EDIT: Sharon Bezaly has been my "go to" performer and I like her playing but I was wondered who other performers .


----------



## Rogerx

I always enjoy James Galway's playing. Might be popular but nothing wrong with that.


----------



## Larkenfield

One of the greatest in the world was Julius Baker:


----------



## joen_cph

Manuela Wiesler too.


----------



## JosefinaHW

Extremely popular right now; has and continues to record; principle flute of the Berlin Philharmonic; and, offers a type of music instruction (PlaywithAPro):


----------



## Josquin13

Off the top of my head, my favorite flute players--both past & present--would include Marcel Moyse (historical), Gaston Crunelle (historical), William Kincaid (of the old Philadelphia Orchestra), William Bennett (of The Academy of St. Martin's in the Fields, etc.), Roger Bourdin: 



, Jean-Pierre Rampal, Julius Baker, Michel Debost:



, Emmanuel Pahud, Sharon Bezaly, Manuela Wiesler (excellent in the flute music of Andres Jolivet), Severino Gazzelloni (of I Musici), Patrick Gallois:



, Marc Hantai (period), Barthold Kuijken (period), Lisa Beznosiuk (period), Alexis Kossenko (period, of L'Arte dei Suonatori & Les Ambassadeurs), William Hazelzet (period), Ashley Solomon (period, of the group Florilegium), Robert Aitken (of the Mirage Quintet:



), Timothy Hutchins (of the Montreal Chamber Players & Montreal S.O.: 



), James Galway, Susan Milan (her Chandos recordings in the French repertory are wonderful, especially of the music of flautist/composer Philippe Gaubert:



 ), Jonathan Snowden:



, Tatjana Ruhland, Juliette Hurel: 



, and Philippe Bernold.

You should be able to hear examples of all their playing on You Tube.
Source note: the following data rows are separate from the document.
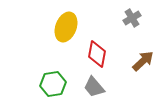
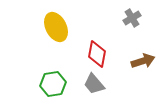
yellow ellipse: moved 10 px left; rotated 48 degrees counterclockwise
brown arrow: rotated 25 degrees clockwise
gray trapezoid: moved 3 px up
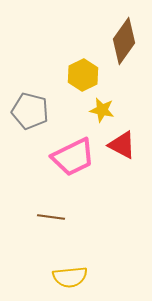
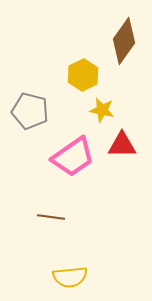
red triangle: rotated 28 degrees counterclockwise
pink trapezoid: rotated 9 degrees counterclockwise
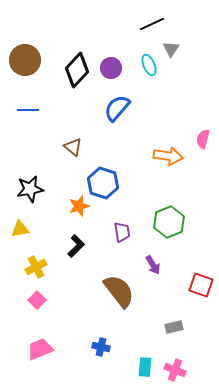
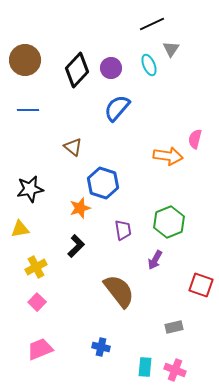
pink semicircle: moved 8 px left
orange star: moved 1 px right, 2 px down
purple trapezoid: moved 1 px right, 2 px up
purple arrow: moved 2 px right, 5 px up; rotated 60 degrees clockwise
pink square: moved 2 px down
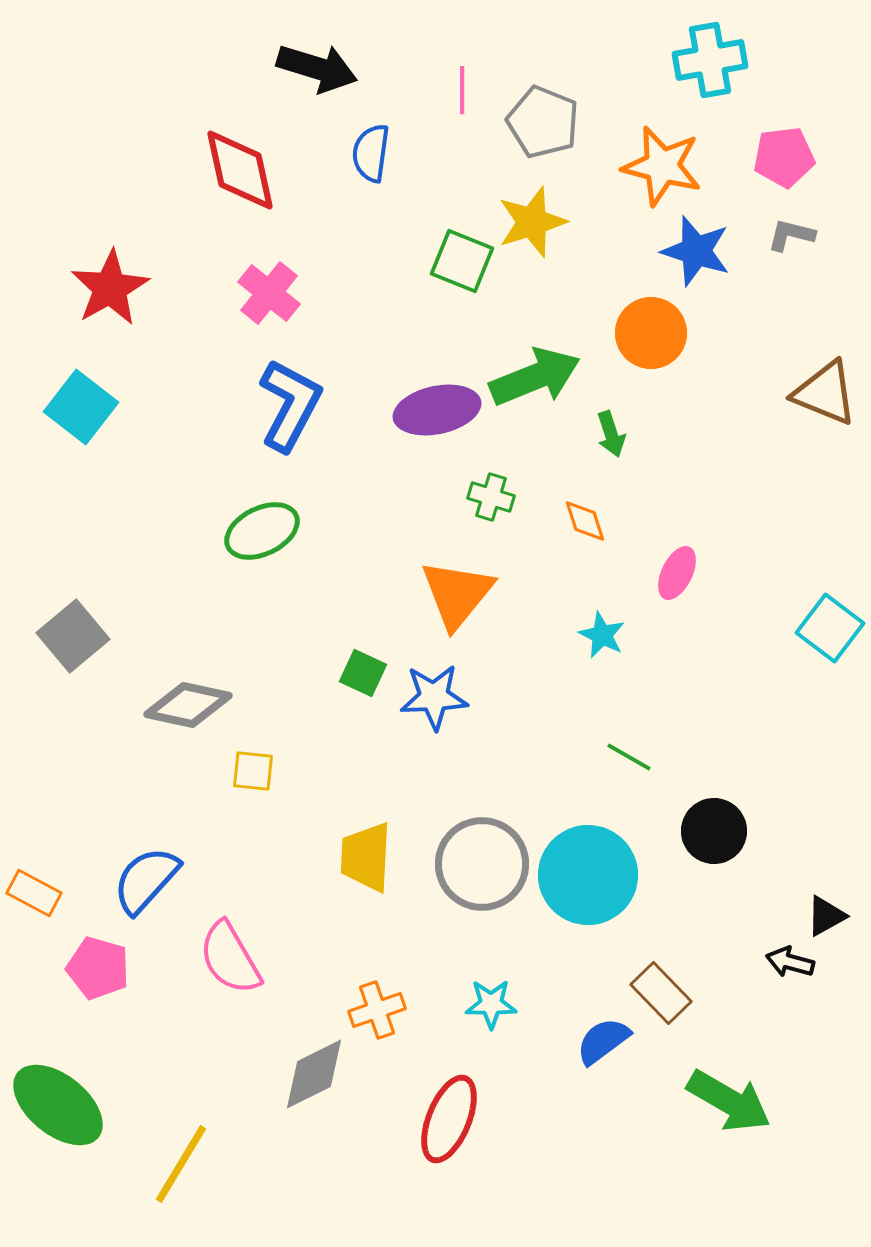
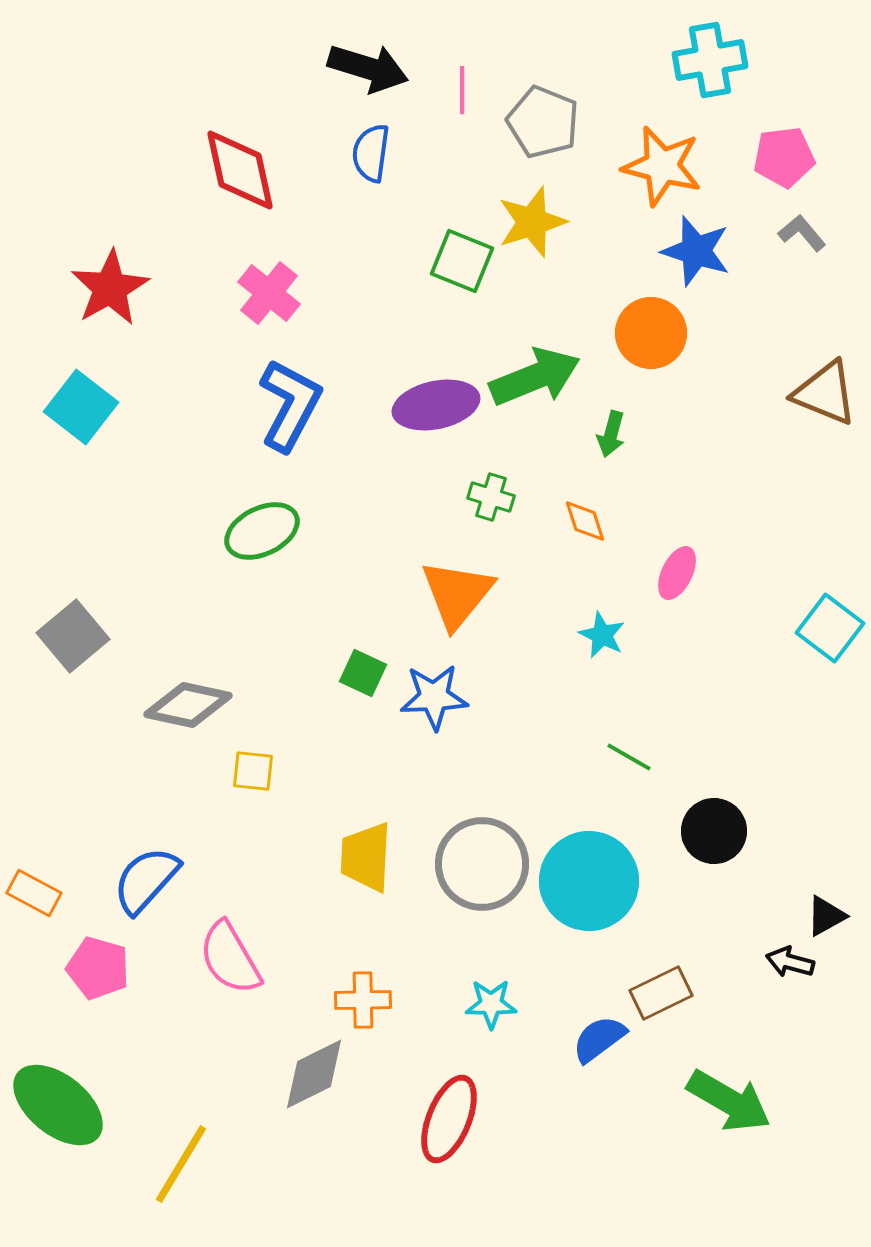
black arrow at (317, 68): moved 51 px right
gray L-shape at (791, 235): moved 11 px right, 2 px up; rotated 36 degrees clockwise
purple ellipse at (437, 410): moved 1 px left, 5 px up
green arrow at (611, 434): rotated 33 degrees clockwise
cyan circle at (588, 875): moved 1 px right, 6 px down
brown rectangle at (661, 993): rotated 72 degrees counterclockwise
orange cross at (377, 1010): moved 14 px left, 10 px up; rotated 18 degrees clockwise
blue semicircle at (603, 1041): moved 4 px left, 2 px up
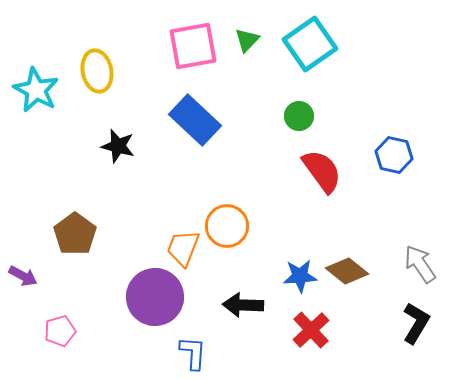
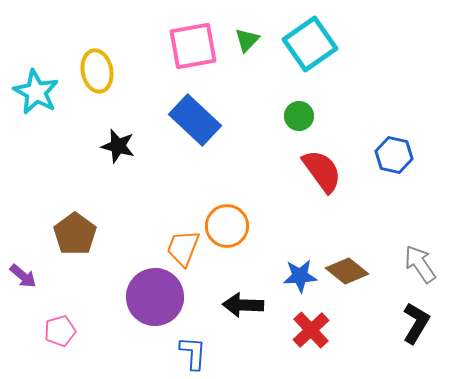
cyan star: moved 2 px down
purple arrow: rotated 12 degrees clockwise
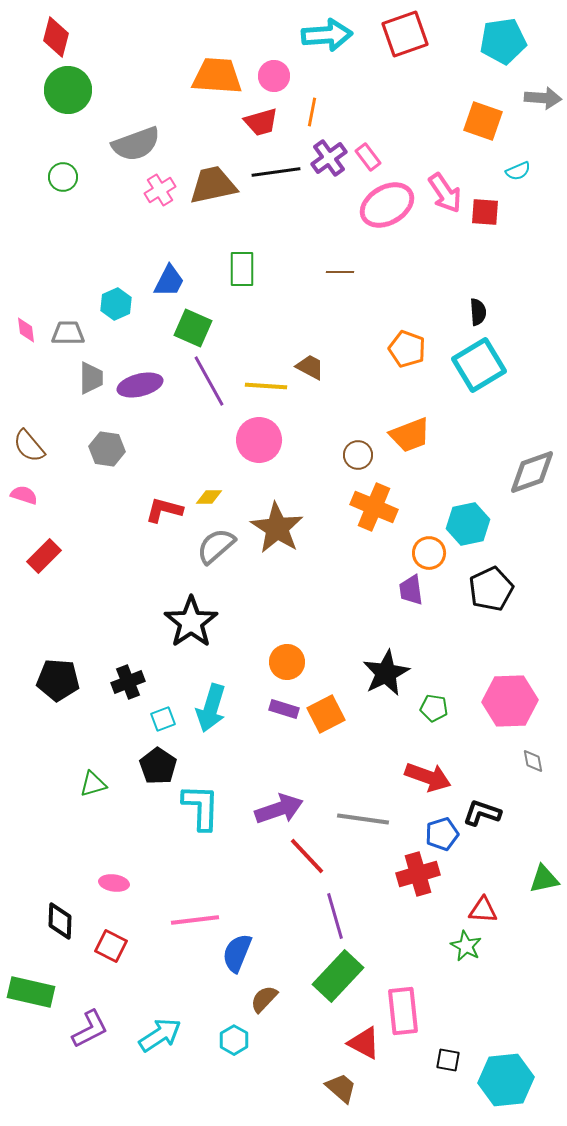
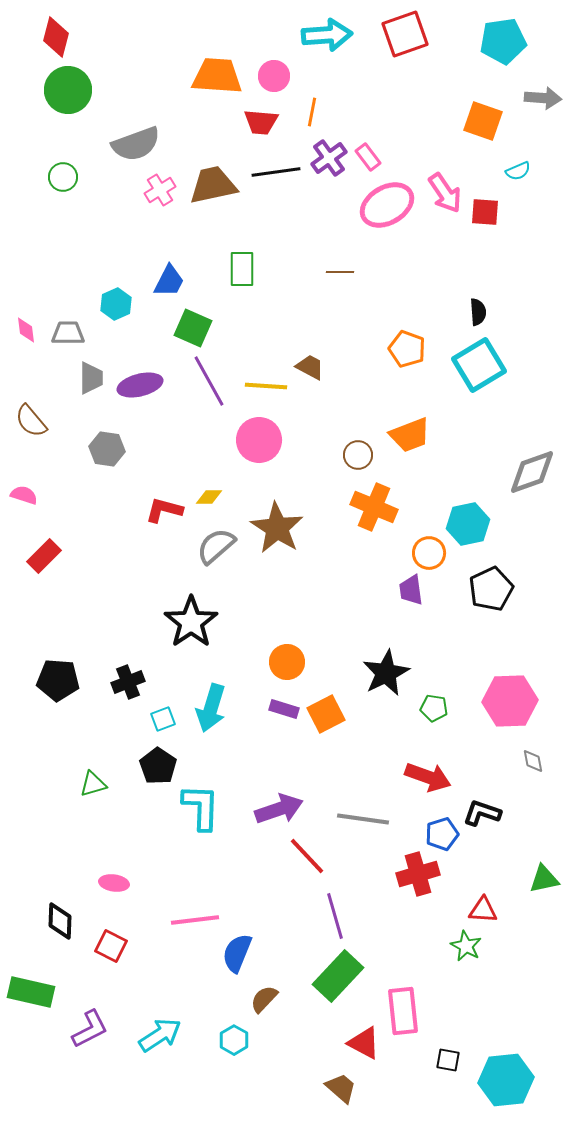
red trapezoid at (261, 122): rotated 21 degrees clockwise
brown semicircle at (29, 446): moved 2 px right, 25 px up
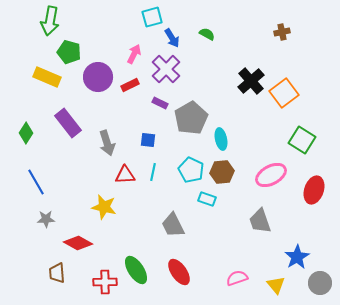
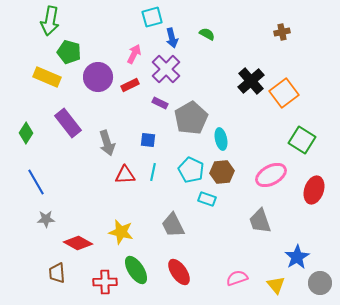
blue arrow at (172, 38): rotated 18 degrees clockwise
yellow star at (104, 207): moved 17 px right, 25 px down
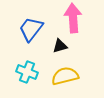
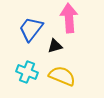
pink arrow: moved 4 px left
black triangle: moved 5 px left
yellow semicircle: moved 3 px left; rotated 36 degrees clockwise
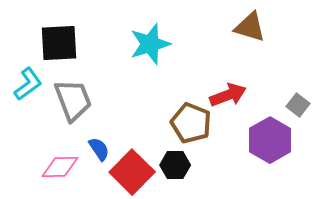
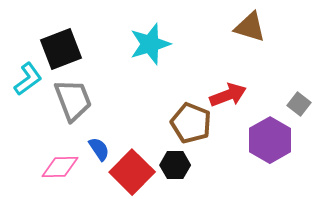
black square: moved 2 px right, 6 px down; rotated 18 degrees counterclockwise
cyan L-shape: moved 5 px up
gray square: moved 1 px right, 1 px up
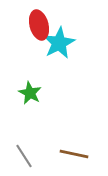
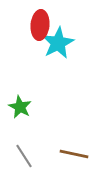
red ellipse: moved 1 px right; rotated 20 degrees clockwise
cyan star: moved 1 px left
green star: moved 10 px left, 14 px down
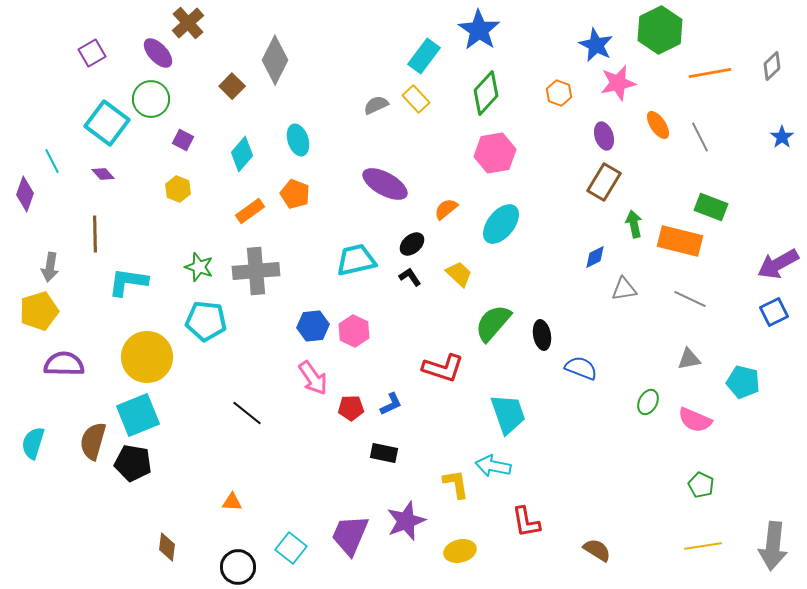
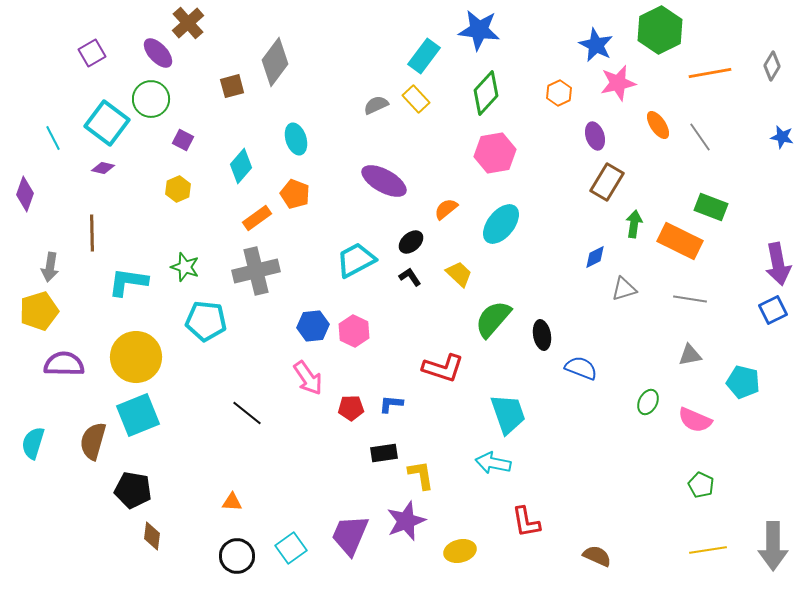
blue star at (479, 30): rotated 27 degrees counterclockwise
gray diamond at (275, 60): moved 2 px down; rotated 9 degrees clockwise
gray diamond at (772, 66): rotated 16 degrees counterclockwise
brown square at (232, 86): rotated 30 degrees clockwise
orange hexagon at (559, 93): rotated 15 degrees clockwise
purple ellipse at (604, 136): moved 9 px left
gray line at (700, 137): rotated 8 degrees counterclockwise
blue star at (782, 137): rotated 25 degrees counterclockwise
cyan ellipse at (298, 140): moved 2 px left, 1 px up
cyan diamond at (242, 154): moved 1 px left, 12 px down
cyan line at (52, 161): moved 1 px right, 23 px up
purple diamond at (103, 174): moved 6 px up; rotated 35 degrees counterclockwise
brown rectangle at (604, 182): moved 3 px right
purple ellipse at (385, 184): moved 1 px left, 3 px up
yellow hexagon at (178, 189): rotated 15 degrees clockwise
orange rectangle at (250, 211): moved 7 px right, 7 px down
green arrow at (634, 224): rotated 20 degrees clockwise
brown line at (95, 234): moved 3 px left, 1 px up
orange rectangle at (680, 241): rotated 12 degrees clockwise
black ellipse at (412, 244): moved 1 px left, 2 px up
cyan trapezoid at (356, 260): rotated 15 degrees counterclockwise
purple arrow at (778, 264): rotated 72 degrees counterclockwise
green star at (199, 267): moved 14 px left
gray cross at (256, 271): rotated 9 degrees counterclockwise
gray triangle at (624, 289): rotated 8 degrees counterclockwise
gray line at (690, 299): rotated 16 degrees counterclockwise
blue square at (774, 312): moved 1 px left, 2 px up
green semicircle at (493, 323): moved 4 px up
yellow circle at (147, 357): moved 11 px left
gray triangle at (689, 359): moved 1 px right, 4 px up
pink arrow at (313, 378): moved 5 px left
blue L-shape at (391, 404): rotated 150 degrees counterclockwise
black rectangle at (384, 453): rotated 20 degrees counterclockwise
black pentagon at (133, 463): moved 27 px down
cyan arrow at (493, 466): moved 3 px up
yellow L-shape at (456, 484): moved 35 px left, 9 px up
yellow line at (703, 546): moved 5 px right, 4 px down
gray arrow at (773, 546): rotated 6 degrees counterclockwise
brown diamond at (167, 547): moved 15 px left, 11 px up
cyan square at (291, 548): rotated 16 degrees clockwise
brown semicircle at (597, 550): moved 6 px down; rotated 8 degrees counterclockwise
black circle at (238, 567): moved 1 px left, 11 px up
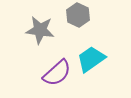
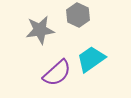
gray star: rotated 16 degrees counterclockwise
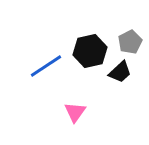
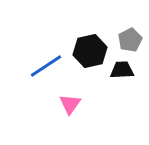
gray pentagon: moved 2 px up
black trapezoid: moved 2 px right, 2 px up; rotated 140 degrees counterclockwise
pink triangle: moved 5 px left, 8 px up
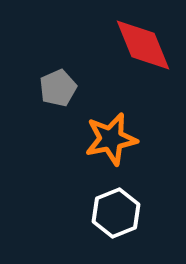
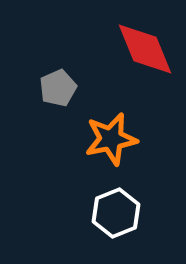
red diamond: moved 2 px right, 4 px down
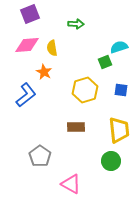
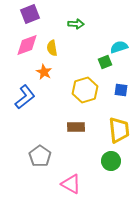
pink diamond: rotated 15 degrees counterclockwise
blue L-shape: moved 1 px left, 2 px down
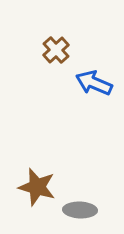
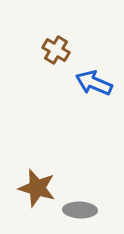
brown cross: rotated 16 degrees counterclockwise
brown star: moved 1 px down
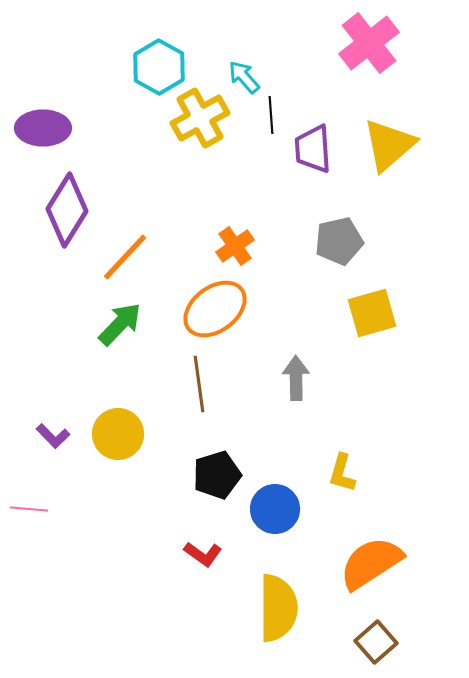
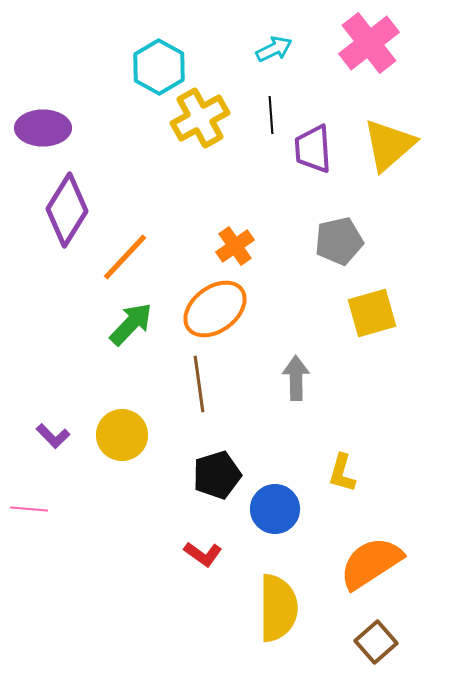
cyan arrow: moved 30 px right, 28 px up; rotated 105 degrees clockwise
green arrow: moved 11 px right
yellow circle: moved 4 px right, 1 px down
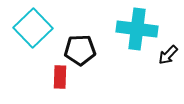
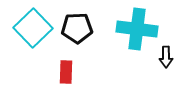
black pentagon: moved 3 px left, 22 px up
black arrow: moved 2 px left, 2 px down; rotated 45 degrees counterclockwise
red rectangle: moved 6 px right, 5 px up
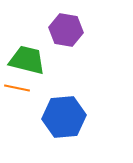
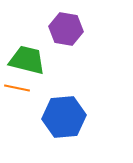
purple hexagon: moved 1 px up
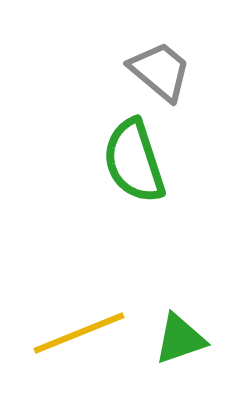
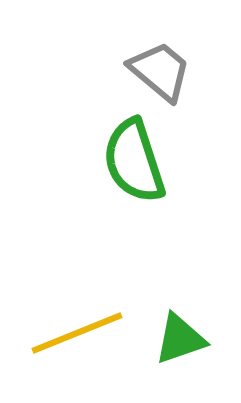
yellow line: moved 2 px left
P.S.--Oh yes, I've also liked the flutist in the Nash Ensemble--I believe her name is Philippa Davies.


----------



## haydnguy

Thanks to everyone for your suggestions. After I posted my question, somehow I got confused exactly where I posted it. I will now go through and hear some of the best. Thanks again. :tiphat:


----------



## Mykul

Denis Bouriakov.....


----------



## Enthalpy

Clara Andrara (de la Calle)
https://www.marenartists.com/en/artistas/clara-andrada/


----------